Never before in the nearly 140 year history of the paper have its journalists been protected by a union — something of a surprise to those unfamiliar with local history. Los Angeles is thought of as a progressive bastion by folks who assume that the city’s leadership reflects the open-minded and liberal sentiments of your average Angeleno, rather than being dominated by opportunistic shitbirds.

The Los Angeles Times was for most of its history a deeply conservative institution, reflecting the elitist and regressive politics of Otis, who took control of the Times a year after its founding. The paper was Otis’s weapon of choice in a decades-long struggle to completely stamp out the unions in Los Angeles and undermine organized labor throughout the state. The anti-worker ideology that he peddled was so virulent that in 1910 the paper’s offices were the target of a dynamite attack by angry union members. Today’s union win will, one hopes, bury the old right-wing Times once and for all.

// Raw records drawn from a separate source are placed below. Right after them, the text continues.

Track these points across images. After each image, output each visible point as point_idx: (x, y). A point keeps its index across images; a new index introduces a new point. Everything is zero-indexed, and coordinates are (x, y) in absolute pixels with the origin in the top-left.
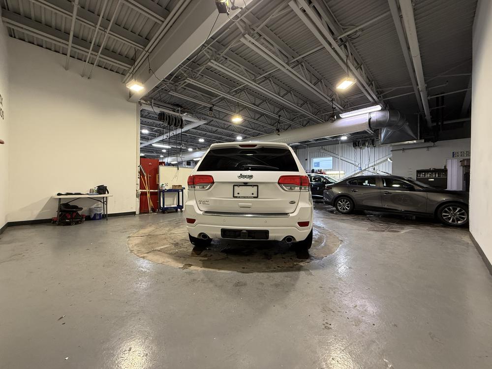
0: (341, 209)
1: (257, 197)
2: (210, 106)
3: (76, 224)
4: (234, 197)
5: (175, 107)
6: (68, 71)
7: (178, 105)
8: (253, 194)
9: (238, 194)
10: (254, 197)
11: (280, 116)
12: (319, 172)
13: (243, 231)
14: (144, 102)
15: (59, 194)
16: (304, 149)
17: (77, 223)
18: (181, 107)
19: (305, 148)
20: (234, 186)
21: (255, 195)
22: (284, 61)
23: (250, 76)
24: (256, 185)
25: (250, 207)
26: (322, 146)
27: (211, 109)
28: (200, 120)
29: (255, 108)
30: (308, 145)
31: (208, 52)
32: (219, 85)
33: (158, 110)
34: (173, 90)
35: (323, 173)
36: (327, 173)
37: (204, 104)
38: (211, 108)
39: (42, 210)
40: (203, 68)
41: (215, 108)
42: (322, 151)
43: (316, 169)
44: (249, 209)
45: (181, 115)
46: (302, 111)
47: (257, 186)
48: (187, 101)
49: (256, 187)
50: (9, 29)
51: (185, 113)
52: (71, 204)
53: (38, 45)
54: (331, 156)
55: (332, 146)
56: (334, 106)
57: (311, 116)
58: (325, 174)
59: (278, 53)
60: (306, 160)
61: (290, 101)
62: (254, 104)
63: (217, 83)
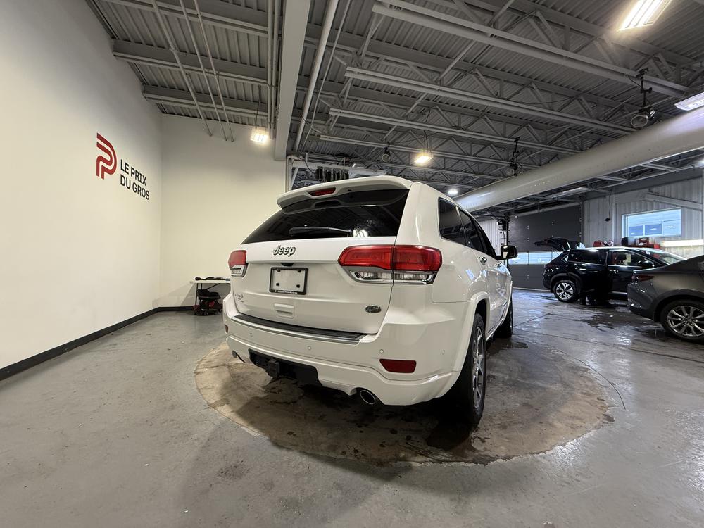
0: (679, 328)
1: (304, 293)
2: (383, 146)
3: (209, 315)
4: (272, 291)
5: (338, 159)
6: (212, 137)
7: (342, 155)
8: (298, 286)
9: (278, 284)
10: (299, 293)
11: (517, 139)
12: (642, 244)
13: (272, 361)
14: (296, 158)
15: (197, 279)
16: (601, 200)
17: (211, 314)
18: (346, 156)
19: (605, 197)
20: (272, 269)
21: (301, 289)
22: (482, 22)
23: (427, 76)
24: (303, 268)
25: (291, 313)
26: (650, 187)
27: (386, 151)
28: (376, 171)
29: (459, 133)
30: (611, 189)
31: (343, 57)
32: (386, 108)
33: (313, 167)
34: (323, 133)
35: (652, 246)
36: (666, 244)
37: (376, 145)
38: (386, 148)
39: (188, 296)
40: (348, 87)
41: (392, 147)
42: (651, 198)
43: (633, 238)
44: (290, 316)
45: (347, 168)
46: (568, 117)
47: (306, 270)
48: (358, 146)
49: (303, 273)
50: (160, 106)
51: (352, 163)
52: (210, 290)
53: (193, 117)
54: (675, 207)
55: (679, 185)
56: (647, 86)
57: (597, 126)
58: (659, 247)
59: (465, 9)
60: (608, 220)
61: (524, 103)
62: (458, 128)
63: (383, 105)
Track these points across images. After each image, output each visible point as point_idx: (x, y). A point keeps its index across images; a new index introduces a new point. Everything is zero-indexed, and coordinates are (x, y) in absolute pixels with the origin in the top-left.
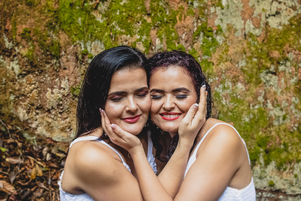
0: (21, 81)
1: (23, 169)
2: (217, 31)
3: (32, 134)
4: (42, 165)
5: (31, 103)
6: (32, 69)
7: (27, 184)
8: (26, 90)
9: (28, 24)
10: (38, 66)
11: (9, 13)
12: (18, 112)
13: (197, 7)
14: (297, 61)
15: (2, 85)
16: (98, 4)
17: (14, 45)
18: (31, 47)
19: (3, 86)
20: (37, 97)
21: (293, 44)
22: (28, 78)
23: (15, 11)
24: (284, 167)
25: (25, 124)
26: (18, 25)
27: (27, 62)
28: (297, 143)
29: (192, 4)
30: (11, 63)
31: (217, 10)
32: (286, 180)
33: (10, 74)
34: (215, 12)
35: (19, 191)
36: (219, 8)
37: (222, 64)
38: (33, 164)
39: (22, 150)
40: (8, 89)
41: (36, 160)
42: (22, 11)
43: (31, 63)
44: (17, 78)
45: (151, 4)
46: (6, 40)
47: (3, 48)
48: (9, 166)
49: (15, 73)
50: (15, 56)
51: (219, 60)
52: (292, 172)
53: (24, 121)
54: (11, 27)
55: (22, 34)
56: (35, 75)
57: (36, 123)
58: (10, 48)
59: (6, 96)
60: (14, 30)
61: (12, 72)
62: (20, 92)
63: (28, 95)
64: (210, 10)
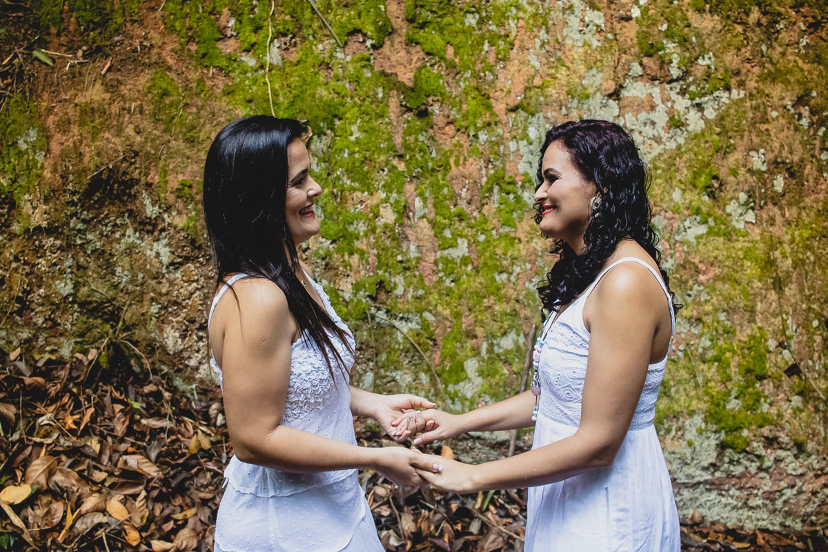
0: (172, 276)
1: (174, 437)
2: (524, 182)
3: (189, 380)
4: (209, 432)
5: (189, 318)
6: (193, 254)
7: (181, 461)
8: (180, 293)
9: (187, 174)
10: (204, 246)
11: (154, 155)
12: (165, 336)
13: (485, 142)
14: (672, 230)
15: (137, 286)
16: (311, 138)
17: (161, 211)
18: (193, 213)
19: (138, 288)
20: (201, 305)
21: (661, 200)
22: (184, 271)
23: (165, 152)
24: (666, 426)
25: (178, 361)
26: (170, 175)
27: (185, 240)
28: (686, 380)
29: (476, 136)
30: (155, 244)
31: (521, 147)
32: (673, 453)
33: (151, 266)
34: (518, 150)
35: (168, 473)
36: (525, 142)
37: (535, 240)
38: (192, 432)
39: (172, 405)
40: (148, 293)
41: (197, 424)
42: (178, 152)
43: (193, 242)
44: (164, 271)
45: (403, 138)
46: (147, 202)
47: (140, 218)
48: (148, 432)
49: (161, 262)
50: (163, 230)
51: (530, 234)
52: (683, 435)
53: (175, 354)
54: (157, 178)
55: (178, 190)
56: (198, 265)
57: (197, 357)
58: (154, 216)
59: (142, 307)
60: (162, 184)
61: (156, 260)
62: (169, 298)
63: (184, 303)
64: (509, 147)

a black and white photo of clean up workers standing around the debris of The Times building explosion

 

less dynamite involved in the union drive this time

The victory is a rare bright spot in a Los Angeles media landscape that has been pretty much rolling from one catastrophe to the next for the past year — and, notably, it’s a victory against the rich slobs who are responsible for those catastrophes. LAist was shuttered at the whim of an anti-labor billionaire; LA Weekly was bought by wealthy Orange County Trumpists and purged of its entire writing staff by decommissioned muppet Brian Calle; Calle’s previous home, hedge-fund-owned Southern California News Group, got rid of 65 newsroom staffers last summer and has announced plans to cut even more.

The crisis in LA media is entirely manmade. We remain an economic and cultural powerhouse, and our need for information continues to grow. Local journalism — a newspaper, an alt-weekly, a local website (hi!) — creates a sense of community and expands the scope of our awareness as part of this big dirty city. We’ll only maintain that if we stand up to the boardroom billionaires who see those institutions as just another row of numbers to loot.

Bravo to the LA Times Guild for bloodying their noses.